Calvin Kim '23 in Debut Solo Exhibition at Situations Gallery

By
Mădălina Telea Borteș
May 07, 2024

From April 27 until June 2, 2024, Situations Gallery in New York City is presenting Soft Pangs, a debut solo exhibition by Visual Arts alum Calvin Kim ’23

On view are ten paintings that range from six by eight inches to thirty by twenty four. These are small, contemplative paintings that host “absurdity, humor, and lightness” alongside “themes of melancholy and vulnerability,” in a style enigmatic of Kim’s work. 

In Kim’s hands, the small and the fragile are tended to and carried through various states of transformation. “Light is reflected through clouds, mist, fog, and exhaled breath.” Underlayers of paint glimmer, providing valence to scenes both mundane and lyrical: a moth mid-flight, a wash of flowers amid a weeping angel’s wings, a face, its mouth covered over by two hands, emerging from a palette of mauves and deep greens and blues. 

Standing before these paintings feels “like peering through a window to catch a glimpse of someone else’s dream,” the show’s press release notes. “[T]he works transmit psychological undercurrents through form, color, light, and texture, conveying the mood of an experience rather than mere description,” the press release continues. 

Situations is located at 127 Henry Street and open to the public from Wednesday through Sunday from 12 pm to 6 pm.  
 

Calvin Kim (b. 1992, Los Angeles, CA) currently lives and works in New York City.
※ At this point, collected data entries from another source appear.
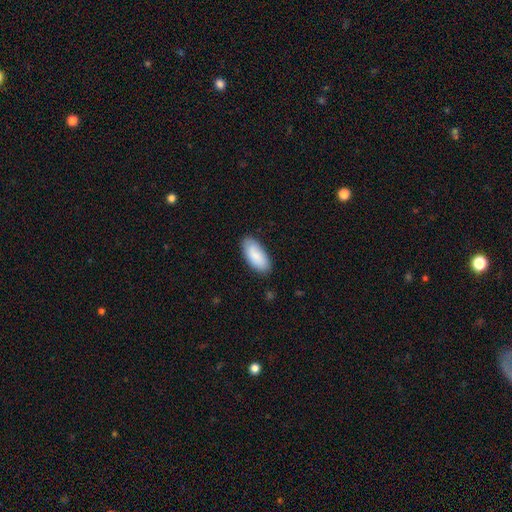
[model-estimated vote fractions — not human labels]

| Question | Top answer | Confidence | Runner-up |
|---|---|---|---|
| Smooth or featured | smooth | 84% | featured or disk (10%) |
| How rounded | in between | 91% | cigar-shaped (7%) |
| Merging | none | 84% | minor disturbance (13%) |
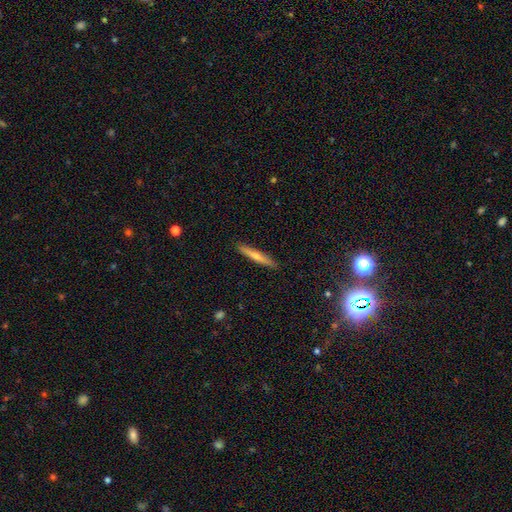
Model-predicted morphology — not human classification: smooth 49%, featured or disk 43%, star or artifact 8%. Down the decision tree: merging — none (91%).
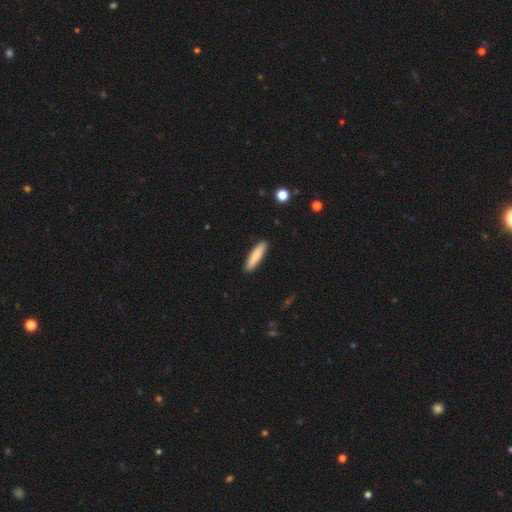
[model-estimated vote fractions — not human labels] This appears to be a smooth galaxy with no disk features (84%) that is cigar-shaped (81%). Merging: none (91%).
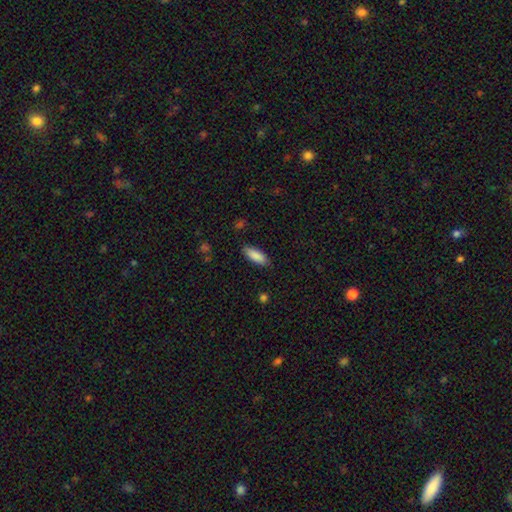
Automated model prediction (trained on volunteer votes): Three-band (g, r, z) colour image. It shows a smooth galaxy with no disk features (88%) that is in between round and cigar-shaped (70%). Merging: none (85%).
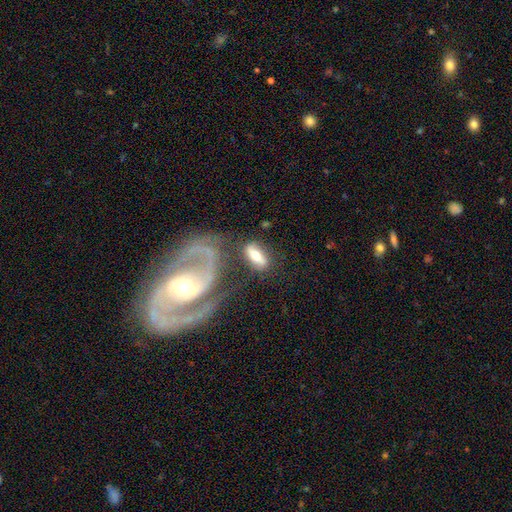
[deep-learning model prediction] The model was most divided on "smooth or featured": smooth: 55%, featured or disk: 38%, star or artifact: 7%. More confident: how rounded — in between (74%); merging — none (57%).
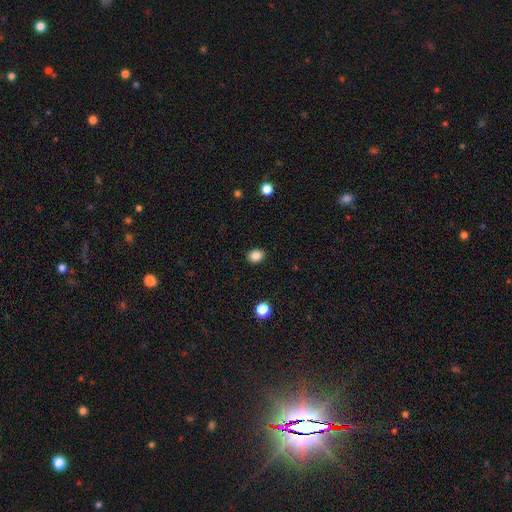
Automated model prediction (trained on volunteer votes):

Kim received his MFA in Visual Arts from Columbia University, his BFA and BA in Psychology at Cornell University, and was a recipient of the Ellen Battell Stoeckel Fellowship to attend Yale Norfolk. Selected group exhibitions include What's New In Still Life, Portrait, and Landscape, LaiSun Keane, Boston, MA, curated by John Yau; Genius Loci, Charles Moffett, New York, NY, curated by José Chavez; and Otherwise, Half Gallery, New York NY curated by Carlota Oritz Monasterio, Victoria Horrocks, and Ho Won Kim; among others. In 2023, Kim received an award through the The Elizabeth Foundation for the Arts’ Studio Program, New York, NY. Selected press includes the Boston Art Review, Korea Times, New American Paintings, and The Canvas.